An evening stroll in uptown Athens looks dramatically different than it did three months ago.
While the doors to some local restaurants and bars have been unlocked and propped back open, the scene is noticeably different. In the C.I., sheets hang in between each booth. Outside of Stephen’s On Court, an “X” created with blue tape marks the spot where patrons can wait in line — with six feet in between each bargoer.
Ohio Gov. Mike DeWine announced at the beginning of May that restaurants and bars could reopen their outdoor dining on May 15 and their dine-in services on May 21. This announcement was paired with detailed guidelines on how to ensure a safe reopening, with some policies mandatory and others just recommended.
In tackling reopening, each local bar or restaurant has taken their own unique approach.
Little Fish Brewing Company has opted to only reopen its outdoor patio for the time being with several new policies in place, including restrictions on cash pamyments.
Co-owner Sean White said the biggest question that faced Little Fish was how it could re-open in a way that limited nearly all contact -- the antithesis of how social establishments like bars and restaurants usually operate.
“It’s definitely a scary thing to think about,” White said in an interview. “Your responsibilities, how your actions, or lack of actions, can affect the spread of the coronavirus.”
Little Fish has also switched to using entirely compostable glassware, plates and utensils.
“It’s pretty costly,” White said. “You can easily spend a dollar a person, if not more, on compostables.”
But he said in an effort to protect both patrons and employees from the spread of COVID-19, that seemed like a solid option.
“Dishwashing is imperfect,” he said. “Even if you manage to clean the dishes 100 percent properly for the next guest, whoever is handling those dirty dishes between the time of them coming from the customer and then being cleaned properly, they have been exposed.”
The Pigskin Bar and Grille, on the other hand, has reopened both indoor seating and its outdoor patio.
General Manager Chris Roach said that inside of The Pigskin, they have installed barriers in between each booth, removed some tables to increase space, and added sanitizing stations, among other new policies and adjustments.

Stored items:
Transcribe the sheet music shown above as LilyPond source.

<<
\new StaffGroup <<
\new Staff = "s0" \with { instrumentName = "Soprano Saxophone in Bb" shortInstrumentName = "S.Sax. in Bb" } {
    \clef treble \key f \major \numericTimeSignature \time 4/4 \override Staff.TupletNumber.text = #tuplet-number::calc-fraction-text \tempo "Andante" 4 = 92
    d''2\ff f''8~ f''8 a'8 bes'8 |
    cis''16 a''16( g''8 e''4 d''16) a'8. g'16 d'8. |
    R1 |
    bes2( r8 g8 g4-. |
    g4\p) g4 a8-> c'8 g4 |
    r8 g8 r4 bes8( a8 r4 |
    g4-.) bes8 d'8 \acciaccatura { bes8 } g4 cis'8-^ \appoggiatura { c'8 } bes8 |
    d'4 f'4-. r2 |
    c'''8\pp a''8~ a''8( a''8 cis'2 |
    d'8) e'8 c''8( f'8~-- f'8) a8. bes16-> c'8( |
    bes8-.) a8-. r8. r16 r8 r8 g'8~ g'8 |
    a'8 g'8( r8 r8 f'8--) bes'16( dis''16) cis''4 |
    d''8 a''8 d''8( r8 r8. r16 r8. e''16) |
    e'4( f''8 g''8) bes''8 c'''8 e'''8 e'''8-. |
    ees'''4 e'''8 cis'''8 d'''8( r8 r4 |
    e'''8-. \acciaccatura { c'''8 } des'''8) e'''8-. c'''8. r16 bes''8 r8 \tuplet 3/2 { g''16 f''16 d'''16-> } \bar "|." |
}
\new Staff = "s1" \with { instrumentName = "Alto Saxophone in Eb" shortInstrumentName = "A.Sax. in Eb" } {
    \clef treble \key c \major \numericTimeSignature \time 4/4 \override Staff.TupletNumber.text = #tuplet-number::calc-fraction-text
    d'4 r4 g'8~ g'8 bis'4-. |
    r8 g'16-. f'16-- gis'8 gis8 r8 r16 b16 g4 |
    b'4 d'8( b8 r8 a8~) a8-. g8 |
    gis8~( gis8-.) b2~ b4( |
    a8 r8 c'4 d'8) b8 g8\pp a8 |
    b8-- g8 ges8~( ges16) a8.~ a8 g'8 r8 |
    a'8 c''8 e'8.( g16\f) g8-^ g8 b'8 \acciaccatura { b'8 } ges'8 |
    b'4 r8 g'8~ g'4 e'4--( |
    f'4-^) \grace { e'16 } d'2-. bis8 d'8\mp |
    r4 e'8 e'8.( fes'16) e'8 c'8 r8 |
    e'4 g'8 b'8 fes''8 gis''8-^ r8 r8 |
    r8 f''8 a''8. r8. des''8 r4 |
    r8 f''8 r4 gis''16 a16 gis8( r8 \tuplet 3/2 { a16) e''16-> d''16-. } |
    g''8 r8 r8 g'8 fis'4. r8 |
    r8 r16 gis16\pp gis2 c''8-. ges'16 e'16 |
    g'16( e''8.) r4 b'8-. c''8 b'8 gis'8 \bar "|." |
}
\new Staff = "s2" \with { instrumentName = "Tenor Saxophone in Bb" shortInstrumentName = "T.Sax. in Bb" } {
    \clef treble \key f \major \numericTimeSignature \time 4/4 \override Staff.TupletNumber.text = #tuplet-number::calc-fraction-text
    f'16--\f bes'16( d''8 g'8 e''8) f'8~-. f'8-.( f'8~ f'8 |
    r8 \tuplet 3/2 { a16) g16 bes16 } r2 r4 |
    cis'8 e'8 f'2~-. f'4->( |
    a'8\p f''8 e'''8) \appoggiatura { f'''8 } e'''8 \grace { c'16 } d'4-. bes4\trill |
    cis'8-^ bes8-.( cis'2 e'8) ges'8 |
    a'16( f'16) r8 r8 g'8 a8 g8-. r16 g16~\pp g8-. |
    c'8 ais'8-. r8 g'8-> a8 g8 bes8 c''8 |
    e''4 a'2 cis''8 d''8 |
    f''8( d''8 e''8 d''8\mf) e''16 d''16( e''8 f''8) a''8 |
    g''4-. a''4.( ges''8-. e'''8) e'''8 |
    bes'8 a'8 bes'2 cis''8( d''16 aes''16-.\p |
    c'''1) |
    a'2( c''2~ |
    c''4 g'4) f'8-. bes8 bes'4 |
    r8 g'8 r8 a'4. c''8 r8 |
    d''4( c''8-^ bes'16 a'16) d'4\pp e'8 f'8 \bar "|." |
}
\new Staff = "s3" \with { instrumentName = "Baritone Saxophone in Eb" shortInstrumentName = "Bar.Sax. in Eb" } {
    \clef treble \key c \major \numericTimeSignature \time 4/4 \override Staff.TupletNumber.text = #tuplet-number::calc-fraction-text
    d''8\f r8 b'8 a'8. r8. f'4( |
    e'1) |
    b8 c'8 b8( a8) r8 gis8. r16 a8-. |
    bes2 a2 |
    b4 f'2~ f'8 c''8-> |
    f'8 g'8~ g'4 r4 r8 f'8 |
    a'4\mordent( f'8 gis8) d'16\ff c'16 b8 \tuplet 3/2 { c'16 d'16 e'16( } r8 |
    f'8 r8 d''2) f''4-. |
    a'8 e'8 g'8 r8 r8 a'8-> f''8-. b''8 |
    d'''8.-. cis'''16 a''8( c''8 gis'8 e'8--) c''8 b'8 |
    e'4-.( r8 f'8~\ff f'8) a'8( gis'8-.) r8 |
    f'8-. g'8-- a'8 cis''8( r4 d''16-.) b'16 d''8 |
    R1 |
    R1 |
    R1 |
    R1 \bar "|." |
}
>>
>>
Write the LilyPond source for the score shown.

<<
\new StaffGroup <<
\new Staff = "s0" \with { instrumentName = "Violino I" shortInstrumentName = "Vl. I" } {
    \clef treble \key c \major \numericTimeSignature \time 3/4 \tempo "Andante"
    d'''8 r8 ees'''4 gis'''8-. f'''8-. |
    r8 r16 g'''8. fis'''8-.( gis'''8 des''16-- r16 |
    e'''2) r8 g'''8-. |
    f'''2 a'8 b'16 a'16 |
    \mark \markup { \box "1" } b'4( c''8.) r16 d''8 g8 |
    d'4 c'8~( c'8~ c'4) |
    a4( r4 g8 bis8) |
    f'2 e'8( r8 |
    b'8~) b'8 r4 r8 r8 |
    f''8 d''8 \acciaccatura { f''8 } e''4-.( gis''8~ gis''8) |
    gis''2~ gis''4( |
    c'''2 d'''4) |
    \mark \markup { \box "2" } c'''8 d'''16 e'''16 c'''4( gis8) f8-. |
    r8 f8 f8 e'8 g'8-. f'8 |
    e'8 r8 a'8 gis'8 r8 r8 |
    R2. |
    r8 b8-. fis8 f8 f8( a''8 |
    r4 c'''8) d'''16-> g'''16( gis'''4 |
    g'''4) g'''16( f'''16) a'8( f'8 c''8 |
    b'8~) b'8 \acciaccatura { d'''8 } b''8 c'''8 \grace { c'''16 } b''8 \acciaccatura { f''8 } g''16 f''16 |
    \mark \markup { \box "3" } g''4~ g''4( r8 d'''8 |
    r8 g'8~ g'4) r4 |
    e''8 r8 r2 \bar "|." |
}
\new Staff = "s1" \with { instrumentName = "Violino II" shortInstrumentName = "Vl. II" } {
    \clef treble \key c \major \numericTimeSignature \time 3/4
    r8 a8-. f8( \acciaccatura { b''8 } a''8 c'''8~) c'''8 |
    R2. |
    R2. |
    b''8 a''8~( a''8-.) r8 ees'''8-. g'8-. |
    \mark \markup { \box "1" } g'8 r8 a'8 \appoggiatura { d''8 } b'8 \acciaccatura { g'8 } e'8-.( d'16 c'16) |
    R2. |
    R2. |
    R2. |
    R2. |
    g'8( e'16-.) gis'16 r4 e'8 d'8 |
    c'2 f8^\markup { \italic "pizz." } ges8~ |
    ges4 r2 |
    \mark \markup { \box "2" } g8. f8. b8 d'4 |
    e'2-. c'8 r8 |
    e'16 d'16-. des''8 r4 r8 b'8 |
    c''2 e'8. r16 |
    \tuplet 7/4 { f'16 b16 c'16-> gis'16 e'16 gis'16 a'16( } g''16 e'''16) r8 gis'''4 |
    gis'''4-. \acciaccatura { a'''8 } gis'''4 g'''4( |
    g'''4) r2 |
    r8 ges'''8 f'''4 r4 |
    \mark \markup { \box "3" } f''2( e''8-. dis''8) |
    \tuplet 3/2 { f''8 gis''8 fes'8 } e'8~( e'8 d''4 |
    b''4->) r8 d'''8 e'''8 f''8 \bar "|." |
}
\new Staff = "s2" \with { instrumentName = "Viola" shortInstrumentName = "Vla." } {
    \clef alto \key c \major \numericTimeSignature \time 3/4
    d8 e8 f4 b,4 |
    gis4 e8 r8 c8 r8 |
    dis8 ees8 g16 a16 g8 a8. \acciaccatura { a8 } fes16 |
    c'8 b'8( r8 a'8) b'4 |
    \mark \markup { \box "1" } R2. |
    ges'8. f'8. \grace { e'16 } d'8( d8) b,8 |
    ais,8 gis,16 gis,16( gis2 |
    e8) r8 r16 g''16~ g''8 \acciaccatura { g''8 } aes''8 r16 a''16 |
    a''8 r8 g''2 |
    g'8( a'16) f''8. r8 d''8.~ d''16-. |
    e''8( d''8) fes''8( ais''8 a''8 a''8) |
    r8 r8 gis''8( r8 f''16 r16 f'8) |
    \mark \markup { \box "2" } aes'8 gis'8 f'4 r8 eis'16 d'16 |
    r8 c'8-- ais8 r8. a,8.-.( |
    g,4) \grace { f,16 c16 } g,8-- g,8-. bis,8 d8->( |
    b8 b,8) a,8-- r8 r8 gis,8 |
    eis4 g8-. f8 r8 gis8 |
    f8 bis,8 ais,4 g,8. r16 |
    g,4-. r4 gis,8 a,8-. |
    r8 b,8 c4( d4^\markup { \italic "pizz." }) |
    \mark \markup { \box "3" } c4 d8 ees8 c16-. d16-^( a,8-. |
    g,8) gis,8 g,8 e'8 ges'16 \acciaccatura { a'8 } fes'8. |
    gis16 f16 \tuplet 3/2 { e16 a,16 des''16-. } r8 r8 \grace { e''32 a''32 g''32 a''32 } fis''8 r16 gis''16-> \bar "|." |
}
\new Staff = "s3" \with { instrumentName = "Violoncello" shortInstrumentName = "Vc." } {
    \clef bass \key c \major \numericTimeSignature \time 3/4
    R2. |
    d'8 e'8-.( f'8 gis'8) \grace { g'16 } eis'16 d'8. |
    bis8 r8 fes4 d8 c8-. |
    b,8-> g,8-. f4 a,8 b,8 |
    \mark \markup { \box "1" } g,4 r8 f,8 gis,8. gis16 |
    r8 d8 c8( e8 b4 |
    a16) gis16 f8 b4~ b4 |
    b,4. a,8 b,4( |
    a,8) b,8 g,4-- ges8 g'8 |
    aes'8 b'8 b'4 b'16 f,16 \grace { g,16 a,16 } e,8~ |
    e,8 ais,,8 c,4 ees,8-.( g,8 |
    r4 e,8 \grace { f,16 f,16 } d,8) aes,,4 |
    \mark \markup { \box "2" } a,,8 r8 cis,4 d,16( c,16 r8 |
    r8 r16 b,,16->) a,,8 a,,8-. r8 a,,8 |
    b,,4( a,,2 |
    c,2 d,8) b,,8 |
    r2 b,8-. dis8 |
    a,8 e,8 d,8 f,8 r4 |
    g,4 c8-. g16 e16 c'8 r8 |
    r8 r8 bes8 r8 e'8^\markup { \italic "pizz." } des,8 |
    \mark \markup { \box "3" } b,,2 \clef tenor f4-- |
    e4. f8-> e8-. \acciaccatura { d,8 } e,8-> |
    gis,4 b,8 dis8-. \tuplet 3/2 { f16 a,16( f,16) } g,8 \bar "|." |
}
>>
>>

▸ **Your tasks**:
#1 In the article on Athens restaurants and bars reopening, what has Little Fish Brewing Company switched to for its glassware, plates and utensils?
#2 Translate this sentence from the article on Athens restaurants and bars reopening into Spanish: "In tackling reopening, each local bar or restaurant has taken their own unique approach."
#3 Continue the article on Athens restaurants and bars reopening from where it stops.

▸ **Results of the tasks**:
#1 Entirely compostable glassware, plates and utensils.

#2 Al abordar la reapertura, cada bar o restaurante local ha adoptado su propio enfoque particular.

#3
Employees are also required to wear masks and keep a log of their temperatures whenever they come in for work.
“All of these improvements cost money,” Roach said. “But it’s worth spending that money to ensure that our customers and employees are safe.”
Forced closures of restaurants and bars back in March across the state and most of the country, coupled with adjusting to a new normal that is necessary for establishments to operate, have taken a toll on business.
“This year’s gonna hurt us a lot financially,” White said. “But I think we’ll be alright.”
But while the past few months have been bleak, both White and Roach emphasized how important support from the community has been in keeping business afloat. With the unpredictability of the virus, there is no end date in sight for when new policies will be lifted. Both White and Roach said restrictions may continue through the summer and into the fall.
“I’m just hoping for the best for everyone,” White said. “As a business, we’re happy to make these sacrifices. We know a lot of people are making sacrifices right now.”
When it comes to almost all local establishments, another question hangs in the air: what will fall semester at Ohio University look like?
While OU released a statement in mid-May about its hopes to reopen campus in the fall, many of the details on a potential reopening are still in flux and will likely not be made available until later in the summer.
“It will have a huge impact, not just on our business, but on the city of Athens,” Roach said. “It’s a waiting game at this point in time.”